The study, published Wednesday in the journal Nature, employs a novel index that creates a fish thermometer of sorts, teasing out evidence of population shifts from fishery catch records during the past four decades. The study is the first to detect climate change-related shifts in the range of fish species on a global scale. In doing so, it provides another line of evidence showing the far-reaching impacts of global warming.
The 2012 sea-surface temperature anomaly in the North Atlantic compared to the mean of the past 100 years across the North Atlantic basin.
Click image to enlarge. Credit: Northeast Fisheries Science Center.
“We knew that oceans have warmed up in the last four decades, but we didn’t know how it’s affecting fisheries catch globally,” said study co-author William W.L. Cheung of the University of British Columbia in Vancouver in an interview.
Each cold-blooded fish species has a particular temperature range in which it thrives. If water temperatures depart from that range, they may experience reduced growth and reproduction, ultimately reducing their numbers in a particular area and changing the species' distribution.
Climate change-driven shifts in fisheries pose the biggest threat to livelihoods in developing countries, especially in the tropics, where adaptation capacity of both people and fish themselves are more limited, Cheung said. One adaptation measure that may need to be looked at is for fishery managers, such as the National Marine Fisheries Service in the U.S., to adjust fishing seasons and allowable catches based on observed population shifts.
With climate change predicted to accelerate in coming decades due to the rising amount of greenhouse gases in the atmosphere, even faster shifts in fish populations are possible, which could even lead to disputes between countries if commercially valuable fish shift out of one country’s waters and into another's, according to Boris Worm, a marine biologist at Dalhousie Univeristy in Nova Scotia who was not involved in the Nature study.
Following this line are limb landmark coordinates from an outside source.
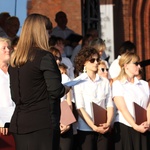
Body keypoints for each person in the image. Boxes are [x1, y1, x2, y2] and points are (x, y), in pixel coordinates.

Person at [8, 13, 70, 150]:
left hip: (20, 122)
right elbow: (55, 90)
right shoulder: (44, 57)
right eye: (48, 31)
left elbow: (15, 96)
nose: (49, 35)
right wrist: (65, 88)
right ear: (41, 32)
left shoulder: (15, 60)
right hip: (42, 123)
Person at [73, 46, 114, 150]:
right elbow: (80, 108)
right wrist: (93, 127)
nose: (96, 62)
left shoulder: (104, 82)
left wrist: (108, 123)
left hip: (103, 127)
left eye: (97, 60)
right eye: (92, 60)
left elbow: (109, 104)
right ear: (84, 62)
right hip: (85, 129)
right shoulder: (78, 81)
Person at [111, 52, 150, 150]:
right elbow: (122, 108)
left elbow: (149, 105)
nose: (139, 66)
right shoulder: (118, 84)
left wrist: (148, 123)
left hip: (143, 126)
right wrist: (135, 126)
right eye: (136, 63)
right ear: (126, 65)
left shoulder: (144, 84)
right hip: (126, 127)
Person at [49, 46, 74, 150]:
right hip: (50, 122)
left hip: (65, 121)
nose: (58, 60)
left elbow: (69, 102)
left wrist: (66, 122)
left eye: (59, 58)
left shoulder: (65, 77)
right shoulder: (43, 77)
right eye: (55, 57)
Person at [0, 37, 15, 136]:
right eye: (4, 48)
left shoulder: (15, 70)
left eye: (8, 47)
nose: (8, 50)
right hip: (2, 126)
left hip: (17, 121)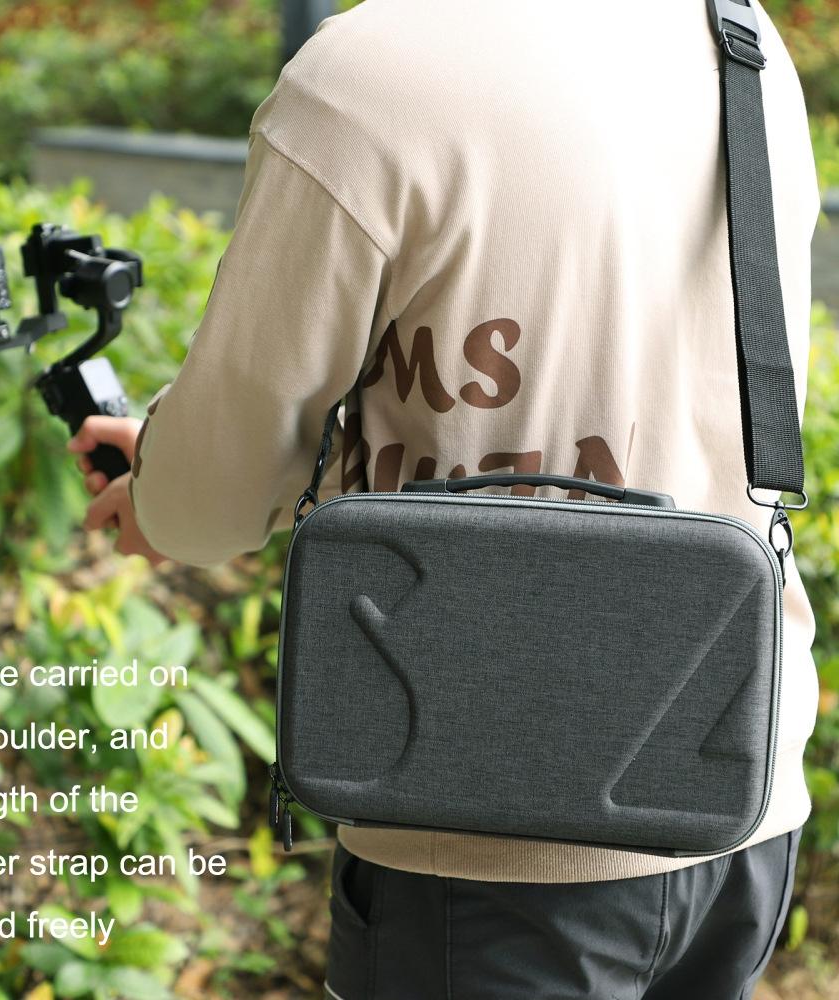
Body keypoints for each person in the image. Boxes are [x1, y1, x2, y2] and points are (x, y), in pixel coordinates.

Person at [69, 1, 821, 996]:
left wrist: (165, 491)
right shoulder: (735, 34)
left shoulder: (366, 79)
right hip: (734, 785)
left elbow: (212, 495)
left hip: (488, 831)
“This is an independent indication that climate change is real and has been real for a long time,” he said of the study. Worm cited recent shifts in cod, hake, lobster, and sardine populations off of Nova Scotia, with the southern end of species’ range dropping off as they move north.
“Things are changing very rapidly,” Worm said. “It’s warming fast and the fish are moving fast.”
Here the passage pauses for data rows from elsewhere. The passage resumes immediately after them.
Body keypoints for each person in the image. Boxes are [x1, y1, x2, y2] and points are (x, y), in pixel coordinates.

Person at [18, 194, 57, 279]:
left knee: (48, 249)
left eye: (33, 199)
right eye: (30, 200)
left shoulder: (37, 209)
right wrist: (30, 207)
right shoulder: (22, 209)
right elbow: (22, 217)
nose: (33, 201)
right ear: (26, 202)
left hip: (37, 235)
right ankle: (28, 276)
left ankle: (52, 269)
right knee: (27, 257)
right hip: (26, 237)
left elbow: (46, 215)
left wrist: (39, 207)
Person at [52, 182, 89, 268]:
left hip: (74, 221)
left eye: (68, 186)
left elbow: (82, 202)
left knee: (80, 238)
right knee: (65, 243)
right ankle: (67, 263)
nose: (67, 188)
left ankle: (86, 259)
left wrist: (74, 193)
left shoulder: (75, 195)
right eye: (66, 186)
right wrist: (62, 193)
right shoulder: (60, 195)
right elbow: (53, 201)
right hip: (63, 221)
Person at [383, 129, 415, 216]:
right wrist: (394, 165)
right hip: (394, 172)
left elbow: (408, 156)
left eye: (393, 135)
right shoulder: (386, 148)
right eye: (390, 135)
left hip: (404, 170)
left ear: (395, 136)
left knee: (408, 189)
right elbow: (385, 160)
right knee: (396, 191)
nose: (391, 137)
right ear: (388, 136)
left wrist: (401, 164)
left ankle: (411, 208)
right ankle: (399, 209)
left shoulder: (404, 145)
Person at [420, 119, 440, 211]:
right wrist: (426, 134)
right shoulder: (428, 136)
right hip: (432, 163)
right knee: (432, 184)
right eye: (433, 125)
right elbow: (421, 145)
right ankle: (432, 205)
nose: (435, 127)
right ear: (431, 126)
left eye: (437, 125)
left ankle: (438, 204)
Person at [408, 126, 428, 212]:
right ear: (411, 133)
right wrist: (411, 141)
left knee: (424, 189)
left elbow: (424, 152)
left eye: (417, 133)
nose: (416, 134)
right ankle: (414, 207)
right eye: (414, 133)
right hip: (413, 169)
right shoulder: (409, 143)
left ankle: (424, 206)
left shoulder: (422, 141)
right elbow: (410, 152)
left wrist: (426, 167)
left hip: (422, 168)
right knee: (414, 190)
By examining records of fisheries catches in 52 large marine ecosystems — from the hake caught off New England and northeastern Canada to the halibut haul off Alaska — researchers in Canada and at the University of Tasmania in Australia developed an index relating the annual fish catch of a species to its typical temperature preference. The index, known as the “mean temperature of the catch,” increased worldwide during the past four decades.
The Atlantic Cod is a species that has shifted its range northward during the past several decades.
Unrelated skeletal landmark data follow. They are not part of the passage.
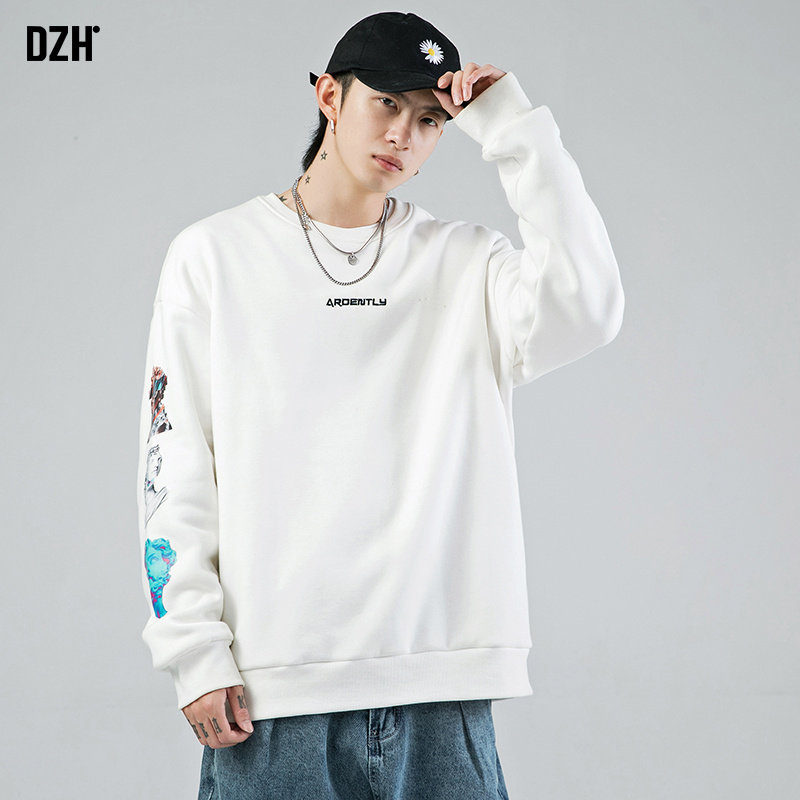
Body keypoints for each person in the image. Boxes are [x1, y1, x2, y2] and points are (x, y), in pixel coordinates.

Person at [136, 10, 624, 799]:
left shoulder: (467, 263)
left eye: (430, 119)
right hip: (272, 697)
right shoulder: (214, 256)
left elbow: (589, 306)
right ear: (330, 96)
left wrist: (514, 131)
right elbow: (174, 463)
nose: (404, 134)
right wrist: (193, 651)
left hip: (442, 690)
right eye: (386, 103)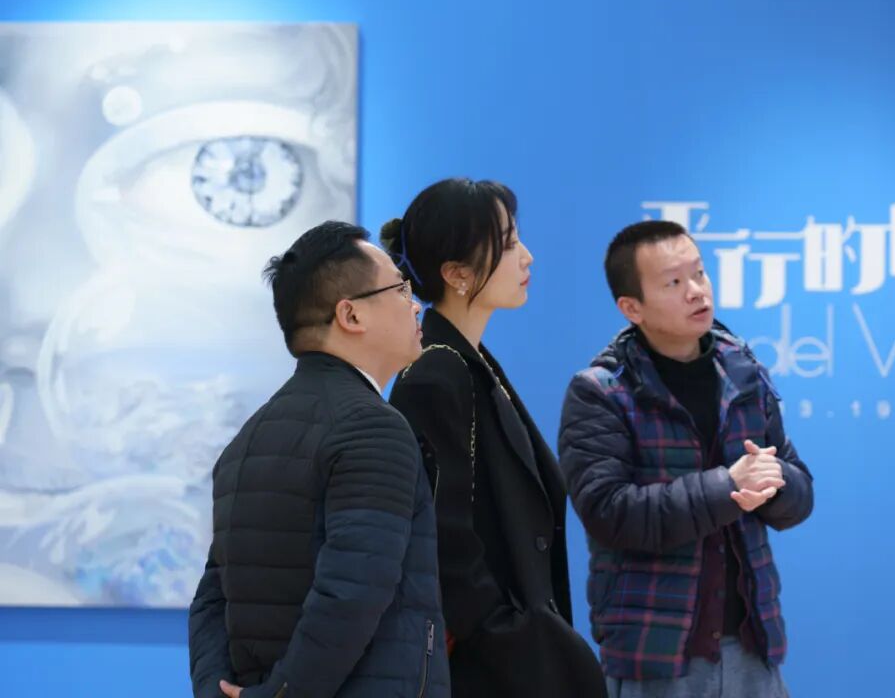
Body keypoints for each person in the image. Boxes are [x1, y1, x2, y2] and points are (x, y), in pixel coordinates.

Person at [188, 221, 449, 698]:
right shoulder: (374, 428)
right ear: (350, 314)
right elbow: (352, 594)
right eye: (400, 289)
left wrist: (215, 689)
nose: (416, 305)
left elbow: (212, 599)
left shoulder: (246, 440)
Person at [559, 220, 814, 698]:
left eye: (699, 273)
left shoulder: (743, 371)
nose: (697, 291)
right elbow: (609, 513)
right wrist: (727, 488)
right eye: (673, 282)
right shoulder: (601, 392)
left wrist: (775, 479)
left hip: (753, 649)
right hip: (657, 658)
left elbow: (800, 492)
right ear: (631, 307)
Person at [382, 178, 606, 698]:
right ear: (457, 274)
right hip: (489, 668)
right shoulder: (437, 371)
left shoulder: (468, 360)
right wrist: (513, 637)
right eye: (507, 245)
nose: (526, 257)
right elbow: (443, 538)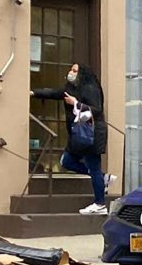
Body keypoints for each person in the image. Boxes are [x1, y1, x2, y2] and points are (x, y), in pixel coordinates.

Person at [32, 62, 111, 214]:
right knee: (67, 161)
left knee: (94, 166)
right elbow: (56, 93)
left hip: (92, 133)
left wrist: (76, 103)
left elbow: (97, 109)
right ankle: (103, 178)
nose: (71, 72)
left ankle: (100, 203)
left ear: (81, 74)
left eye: (74, 70)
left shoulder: (90, 88)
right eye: (71, 70)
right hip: (78, 134)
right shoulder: (72, 88)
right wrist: (34, 93)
Credit: Wikimedia Commons.
After accounting for the effects of fishing practices and large-scale oceanographic variability, Cheung and his colleagues found a statistically significant link between changes in the fisheries temperature index and increasing sea surface temperatures.
During the period from 1970 to 2006, the study found that the global mean temperature of the catch increased by a rate of 0.19°C, or 0.34°F per decade, and in non-tropical areas, the rate of increase was even higher, at 0.23°C, or 0.41°F per decade.
In tropical areas, there was an initial increase as subtropical species moved to cooler waters, but that increase leveled off since what were left are species that can only thrive in very warm water. Tropical fisheries are especially vulnerable to global warming, the study found, since species there tend to have a relatively narrow band of temperature tolerance and there is a limited supply of species that can move in to take their place and tolerate higher temperatures.
The study follows recent observations of an increase in warm-water species in several fisheries. During 2012, for example, water temperatures off the New England coast hit an all-time high, and shifts were observed in the distribution of Atlantic cod. A 2009 study found that about half of 36 fish stocks in the Northwest Atlantic Ocean were shifting northward over the past four decades, with some stocks exiting U.S. waters entirely.
“In high latitude regions we find, as expected, fisheries catch being increasingly dominated by warm-water species,” Cheung said.
On average, sea-surface temperatures are increasing by more than 1.8°F per decade, although there are regional variations, with some regions cooling due to changing ocean currents, and some warming four times faster than the global average, Cheung said.